The implication of a reputation commons is that you cannot manage your firm’s reputation in isolation from your industry. Even though the eventual destruction of the commons will make all worse off, the dominant economic incentive for individuals to overexploit the commons is difficult to keep in check. The solution for many natural resource commons problems has been to privatize the commons. In an analogous fashion, the solution for an industry faced with a reputation commons problem is to erect what we have termed mental fences that parcel reputation into individual plots.

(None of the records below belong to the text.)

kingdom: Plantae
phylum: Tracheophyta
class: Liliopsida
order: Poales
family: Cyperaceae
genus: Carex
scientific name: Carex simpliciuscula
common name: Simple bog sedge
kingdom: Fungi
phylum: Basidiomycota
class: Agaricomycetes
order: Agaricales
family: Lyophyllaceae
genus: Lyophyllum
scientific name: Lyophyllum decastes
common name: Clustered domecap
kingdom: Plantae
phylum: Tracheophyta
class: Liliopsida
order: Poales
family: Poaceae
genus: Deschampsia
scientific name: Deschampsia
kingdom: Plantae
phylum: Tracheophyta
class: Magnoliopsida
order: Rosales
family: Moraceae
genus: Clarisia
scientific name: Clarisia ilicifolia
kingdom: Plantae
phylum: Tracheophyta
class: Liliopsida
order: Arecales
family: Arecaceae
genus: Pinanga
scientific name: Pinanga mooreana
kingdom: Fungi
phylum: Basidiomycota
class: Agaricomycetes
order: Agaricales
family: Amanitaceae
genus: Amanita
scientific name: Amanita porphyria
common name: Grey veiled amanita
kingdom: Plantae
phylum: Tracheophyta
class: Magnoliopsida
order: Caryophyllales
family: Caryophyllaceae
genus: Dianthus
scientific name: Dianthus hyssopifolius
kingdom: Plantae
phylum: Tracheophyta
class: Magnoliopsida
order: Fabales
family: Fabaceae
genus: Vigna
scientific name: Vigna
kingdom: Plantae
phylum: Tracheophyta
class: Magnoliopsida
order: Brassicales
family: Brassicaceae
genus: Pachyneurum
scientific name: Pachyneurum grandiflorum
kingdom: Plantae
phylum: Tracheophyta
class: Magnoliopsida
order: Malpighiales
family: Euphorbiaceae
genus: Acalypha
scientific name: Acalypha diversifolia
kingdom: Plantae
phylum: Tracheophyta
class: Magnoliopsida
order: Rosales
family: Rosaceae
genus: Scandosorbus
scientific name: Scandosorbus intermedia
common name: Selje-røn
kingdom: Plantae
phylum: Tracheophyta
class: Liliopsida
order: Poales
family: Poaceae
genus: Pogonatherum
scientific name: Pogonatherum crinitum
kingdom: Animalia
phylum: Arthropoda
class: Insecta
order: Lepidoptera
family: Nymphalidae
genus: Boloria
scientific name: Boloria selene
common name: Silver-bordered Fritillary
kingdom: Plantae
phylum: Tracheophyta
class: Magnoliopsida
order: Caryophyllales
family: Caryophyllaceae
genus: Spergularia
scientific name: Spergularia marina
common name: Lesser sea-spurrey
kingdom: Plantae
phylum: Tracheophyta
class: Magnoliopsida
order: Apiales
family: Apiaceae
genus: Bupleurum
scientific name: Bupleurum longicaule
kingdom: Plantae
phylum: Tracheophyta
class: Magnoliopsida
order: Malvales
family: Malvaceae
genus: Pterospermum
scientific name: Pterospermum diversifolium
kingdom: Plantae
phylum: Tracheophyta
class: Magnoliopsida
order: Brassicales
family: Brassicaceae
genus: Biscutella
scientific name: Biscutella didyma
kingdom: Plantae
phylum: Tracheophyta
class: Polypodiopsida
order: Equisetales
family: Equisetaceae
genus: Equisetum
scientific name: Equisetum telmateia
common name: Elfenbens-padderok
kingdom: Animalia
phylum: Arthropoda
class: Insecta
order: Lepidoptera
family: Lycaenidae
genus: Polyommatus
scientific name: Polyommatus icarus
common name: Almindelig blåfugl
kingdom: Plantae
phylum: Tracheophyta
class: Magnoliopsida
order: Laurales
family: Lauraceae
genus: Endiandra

Consider the risk a firm faces by being in an industry with a few dozen firms, each with a five per cent chance of suffering a major crisis in the next year. If the actions of other firms reflect on all firms in the industry, then it becomes virtually certain that at some point the focal firm will suffer collateral damage. But if the firm can untangle itself from the reputation commons and stake out its own distinct reputation plot it can ameliorate this vulnerability to the acts of others.
Mental fences are built through information disclosure. Transparency, outreach and community involvement help to distinguish firms, making them more than generic players in an industry. This stands in contrast to the common tendency to hunker down. Don’t be a closed box. Most stakeholders, given other demands on their attention, will not take the trouble to look inside a closed box. But once their attention is drawn toward it as a result of an inevitable disaster, they will presume the worst about the unknown contents. It is better to establish transparent relationships in advance, when stakeholders are amenable to listening, and then to keep that relationship alive.
Interestingly, a mental fence built in isolation seems to be ineffective. If a firm does manage to distinguish itself from similar other firms in the eyes of stakeholders it still remains vulnerable to harm from the misdeeds of rivals if these rivals have not also built mental fences. The chemical industry recognized this after the Bhopal disaster and created the Responsible Care industry self-regulatory program, the primary code of which required all member firms to open their doors and closely interact with the community.
Given the massive damage inflicted on the Gulf region, it presently feels rather petty to focus on the welfare of industry in response to crisis. But perhaps an industry’s recognition and better management of their shared fate may decrease the likelihood of future disasters.